The artist pulls under the observer’s eyes all the things he would never want to see, starting a slow, but insistent corrosive action on a mental level. Each image, with its set of words, is strong, disturbed and powerful, and it does not let you abandon it easily, continuing to scratch the observer’s eye for a long time.
Until April 4th, at Lorcan O’Neill gallery in Rome, it is possible to visit the solo exhibition “Why Be Afraid...”. Among embroideries, monoprints, and neons we discover some important iconographic novelties of the ex enfant terrible of YBAs.
When images keep coming to mind, with their emotional charge of questions, all night long, hence it means that the work of the artist who produced them is of rare quality. Tracey Emin’s works, gathered in the exhibition “Why Be Afraid...” at Lorcan O’Neill gallery from February 19th , until April 4th, undoubtedly own this power. The roman solo show witnesses a remarkable artistic and spiritual growth of the “ex” enfant terrible of the YBA group, lead by the Midas Damien Hirst.
The most recent works preserve the distinctive mark by Emin, who transposes the most secluded intimacy of her private life into her artpieces, enacting a post-modern version of the vanguardist precept of “Art = Life”. The artist pulls under the observer’s eyes all the things he would never want to see, starting a slow, but insistent corrosive action on a mental level. Each image, with its set of words, is strong, disturbed and powerful, and it does not let you abandon it easily, continuing to scratch the observer’s eye for a long time.
After sex and feminine masturbation, now it is the tragic experience of abortion, narrated in first person by the artist, in a 24-minute-long video projected in the spaces of Filmstudio, which are contiguous to Lorcan. A thirty-tree-year-old Tracey tells about the dramatic days she lived in 1990, when she decided to interrupt a pregnancy after the time limit. In those images the multi-millionaire artist is simply a woman with a fragile and opaque look, broken by regret of what will never be. With the aid of this significant interpretation key it is possible to face consciuosly the path through the exhibition, where we find traditional techniques like monoprints, neons and embroideries, together with some important iconographic novelties. Emin declared: “It only exists love, sex, and God”, summarising in three words an existence that is disputed between sensual needs and equally strong spiritual ones, but always orientated by emotions.
The agony of body and soul and the need of comfort through prayer are the passions of which every single artpiece is imbued, starting from the 10 monoprints where dry and disturbated lines define with the same suffering the tormented body of the mother and the humors of abortion, bringing expressionist tensions to the highest degree. Unfortunately, there is nothing we can do in front of such big tragedies – as one embroidery says: “There’s nothing you can do” – and the artist can only obtain the supreme comfort of art, that sublimates personal experiences into universally powerful images.

**Information supplied:**
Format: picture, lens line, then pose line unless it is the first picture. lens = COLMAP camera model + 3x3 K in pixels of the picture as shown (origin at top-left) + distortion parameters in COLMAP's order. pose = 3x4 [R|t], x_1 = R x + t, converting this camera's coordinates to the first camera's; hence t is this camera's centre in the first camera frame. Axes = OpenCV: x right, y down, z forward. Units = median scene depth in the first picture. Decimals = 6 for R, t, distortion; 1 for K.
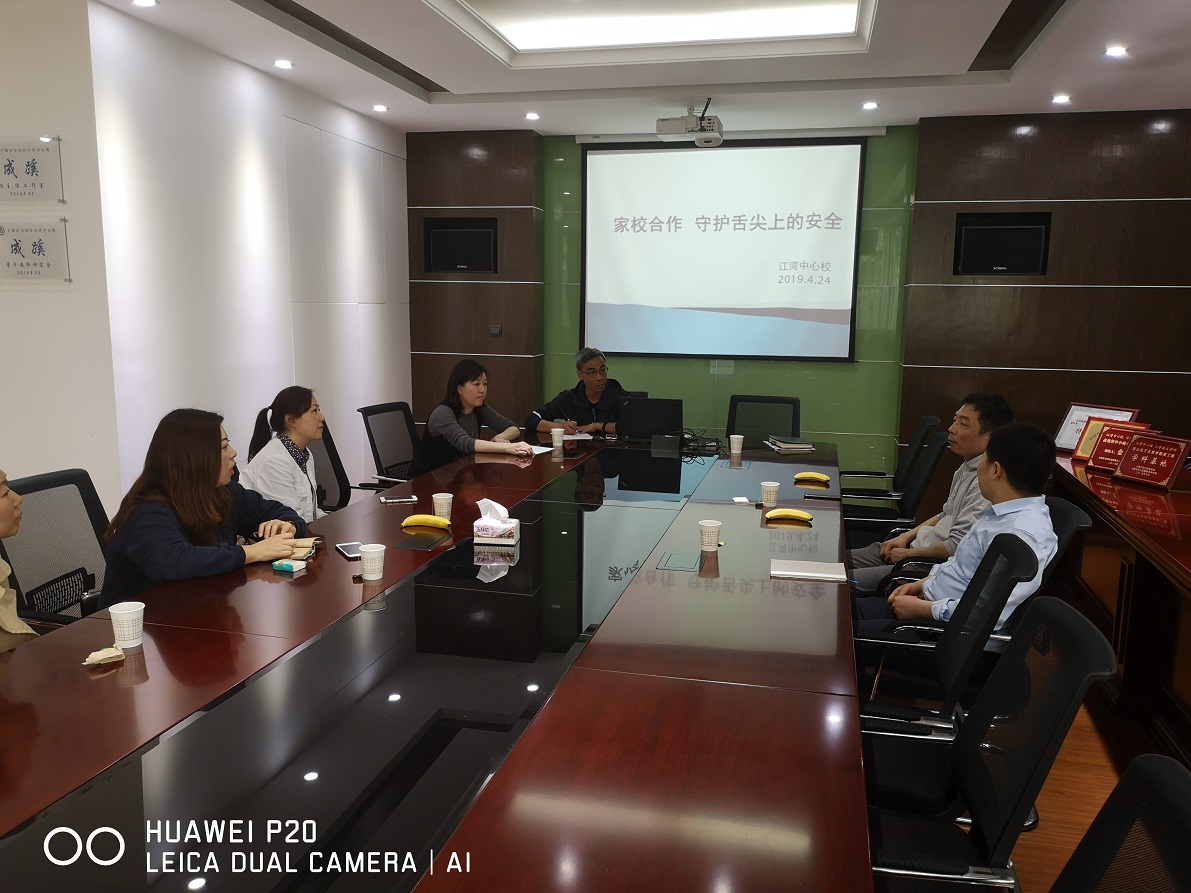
lens RADIAL K [[926.6, 0, 598.6], [0, 926.6, 446.3], [0, 0, 1]] dist [0.000200, -0.004185]
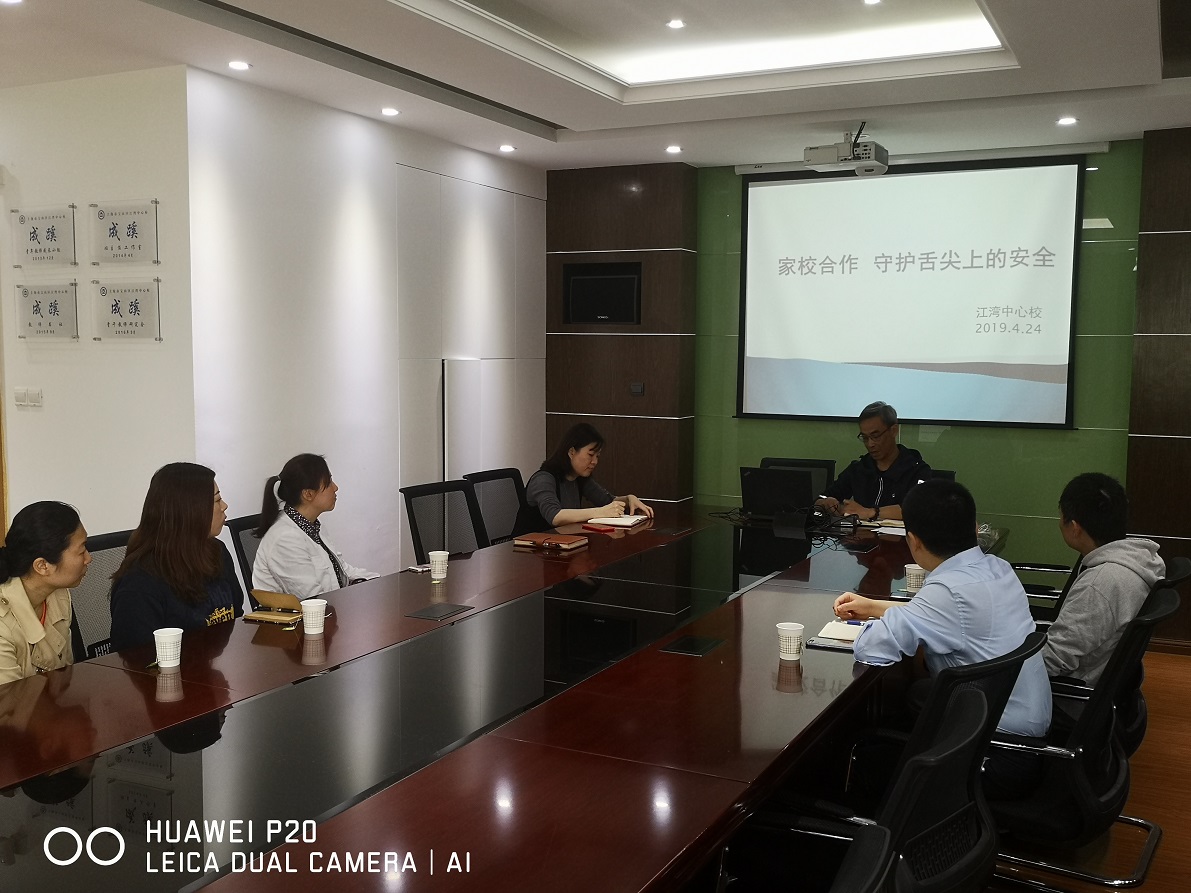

**Questions:**
• a. In the review of Tracey Emin's show, what reason is given for calling her work of rare quality? Answer in one to three sentences.
• b. Reproduce everything in the review of Tracey Emin's show from "The agony of" down to "universally powerful images.".

**Results of the exercise:**
• a. The review says that when images keep coming to mind all night long, carrying their emotional charge of questions, the artist who made them has done work of rare quality. It states that Emin's works in "Why Be Afraid..." clearly have this power.

• b.
The agony of body and soul and the need of comfort through prayer are the passions of which every single artpiece is imbued, starting from the 10 monoprints where dry and disturbated lines define with the same suffering the tormented body of the mother and the humors of abortion, bringing expressionist tensions to the highest degree. Unfortunately, there is nothing we can do in front of such big tragedies – as one embroidery says: “There’s nothing you can do” – and the artist can only obtain the supreme comfort of art, that sublimates personal experiences into universally powerful images.